A ripple of indignation spread across the campus of the University of Maryland, College Park yesterday over news that its student-run radio station, which has been broadcasting since 1937, might be unceremoniously forced off the air by a more powerful station in Baltimore.
The college station, WMUC, issued an appeal to alumni to help it retain its signal, currently powered by just 10 watts and available within a radius of only a few miles of the 1,200-acre campus.
University officials said they had met with lawyers to determine the station's legal options. They also began looking for an engineer to explore moving the station to another frequency, out of harm's way, although that option, they said, could be thwarted by the crowded radio spectrum in and around Washington.
It is WMUC's position at 88.1 on the FM dial - not just its small size - that has placed it in jeopardy. It has the same frequency as WYPR, a 10,000-watt public radio station in Baltimore that intends to increase its power south, a move that could obliterate WMUC's signal.
"Everyone at the station is up in arms," said Jackie Russell, WMUC's general manager, who helps to oversee a volunteer force of about 175 students at the station. During the day, student representatives met with faculty advisers to figure out how to save the station "any way we see possible," Russell said.
A Federal Communications Commission engineer confirmed yesterday that WYPR has been granted a permit to increase the power of its main antenna by 5,500 watts and to redirect its output in a trajectory that might interfere with WMUC's signal. The engineer, who asked not to be quoted by name because he is not authorized to speak on the record, said that the larger station's Class A license entitles it to cover a wider area that could include College Park, while WMUC's Class D license - which defines it as a "secondary station" - does not protect it from such encroachments.
The FCC engineer said that WMUC's weak signal was likely "to get worse" if WYPR sets up its power boost, although it would not be clear until then by how much. In the worst case, he said, WMUC's signal might not be heard at all.
Andy Bienstock, WYPR's program manager, said yesterday that he hoped his station's signal expansion would occur "within the next year."
"It doesn't mean WMUC has to go off the air," Bienstock said, "but there is a very good chance that it will interfere with their signal. There's also a chance it won't, but we won't really know until we turn it on."
In a letter yesterday to the editor of the campus newspaper, The Diamondback, Bienstock said WYPR had informed WMUC of its expansion plans several years ago, "and indicated our willingness to find a mutual solution, such as helping WMUC find another frequency so that they could remain an over-the-air presence, or working students into our news department."
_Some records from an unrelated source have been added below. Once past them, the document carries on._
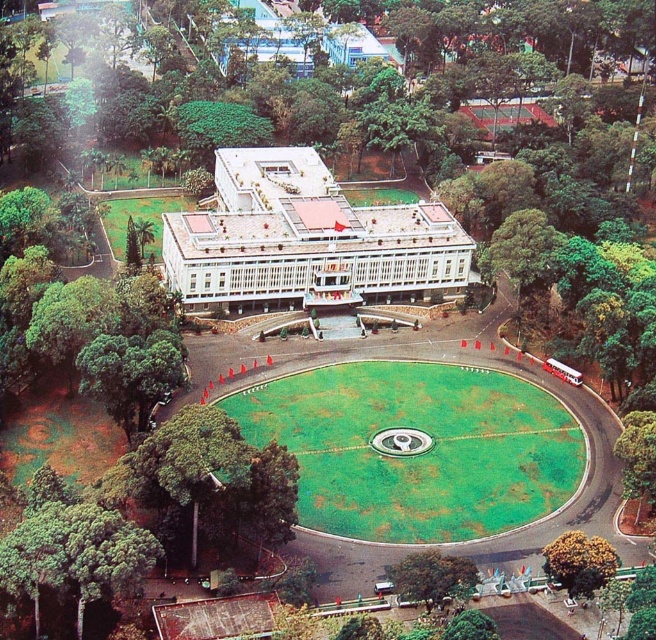
Question: Which of these objects is positioned farthest from the green grass at center?

Choices:
 (A) green leafy tree at lower right
 (B) green grass lawn at left
 (C) green leafy tree at lower left

Answer: (B)

Question: Observing the image, what is the correct spatial positioning of green grass at center in reference to yellow-green leafy tree at lower right?

Choices:
 (A) left
 (B) right

Answer: (A)

Question: Which point is closer to the camera?

Choices:
 (A) (142, 550)
 (B) (148, 243)
 (C) (241, 269)

Answer: (A)

Question: Based on their relative distances, which object is nearer to the green leafy tree at lower right?

Choices:
 (A) yellow-green leafy tree at lower right
 (B) green grass at center
 (C) white glossy building at center
 (D) green grass lawn at left

Answer: (A)

Question: Can you confirm if green grass at center is smaller than green leafy tree at lower left?

Choices:
 (A) yes
 (B) no

Answer: (B)

Question: Does yellow-green leafy tree at lower right appear over green leafy tree at lower right?

Choices:
 (A) yes
 (B) no

Answer: (B)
"We tried, but were completely ignored, our phone calls not returned," Bienstock wrote. "And so, since the construction permit has long since been granted, here we stand."
Stephen Gnadt, a campus administration adviser to the station, said the university did reply to WYPR's 2003 offer. "We said we're not interested," Gnadt recalled. "We were already aware there were no other frequencies available and, after so many years, the students didn't want to give up the frequency they had."
Gnadt and other campus officials said they believed the matter died then. It came as a shock, they said, to read an article in The Sun on Wednesday that mentioned WYPR's decision to go ahead with its expansion and the possible effect on WMUC.
Zack Richardson, 23, who was WMUC's general manager in 2003 and is now a reporter for a food industry trade magazine in Washington, said he, too, believed the danger to the station had passed.
"The assertion on WYPR's part that this is a done deal, that the FCC has given them authority to remove the station off the air, that was a surprise to me," Richardson said. He said he also found it ironic that WMUC would be threatened by a station like WYPR, which began life as a 10-watt student station at the Johns Hopkins University before growing in recent years into a professionally run, independently owned operation.
"This is the old David and Goliath scenario," said Sue Kopen Katcef, an instructor at the University of Maryland's Philip Merrill College of Journalism, which sends students interested in a radio career to work at WMUC. "The station is caught in a squeeze play," said Kopen Katcef, who worked at WMUC before graduating in 1976. "This is going to come down to a battle between engineers and attorneys. We're still trying to figure out which way we're headed at this point, but we're going to do our best to make sure the station is around for a whole lot longer."
Kopen Katcef said she had become a clearinghouse for e-mail messages from alumni - some of them well-known in broadcasting circles - who are worried about the fate of the station and offered to help keep it on the air.
CBS News correspondent John Hartge, who was WMUC's station manager in 1969 and 1970, wrote to Kopen Katcef yesterday saying he was distressed to hear that WMUC "may be overpowered" by a Baltimore station.
In the same vein, Jay Kernis, National Public Radio's senior vice president for programming, a 1974 College Park graduate, wrote that his four years working at WMUC "were some of the most enjoyable and important in my 37-year career in broadcasting."
"We were allowed to play many roles: announcer, newscaster, reporter, program director, station manager," Kernis wrote. "Where else would teenagers get that opportunity?"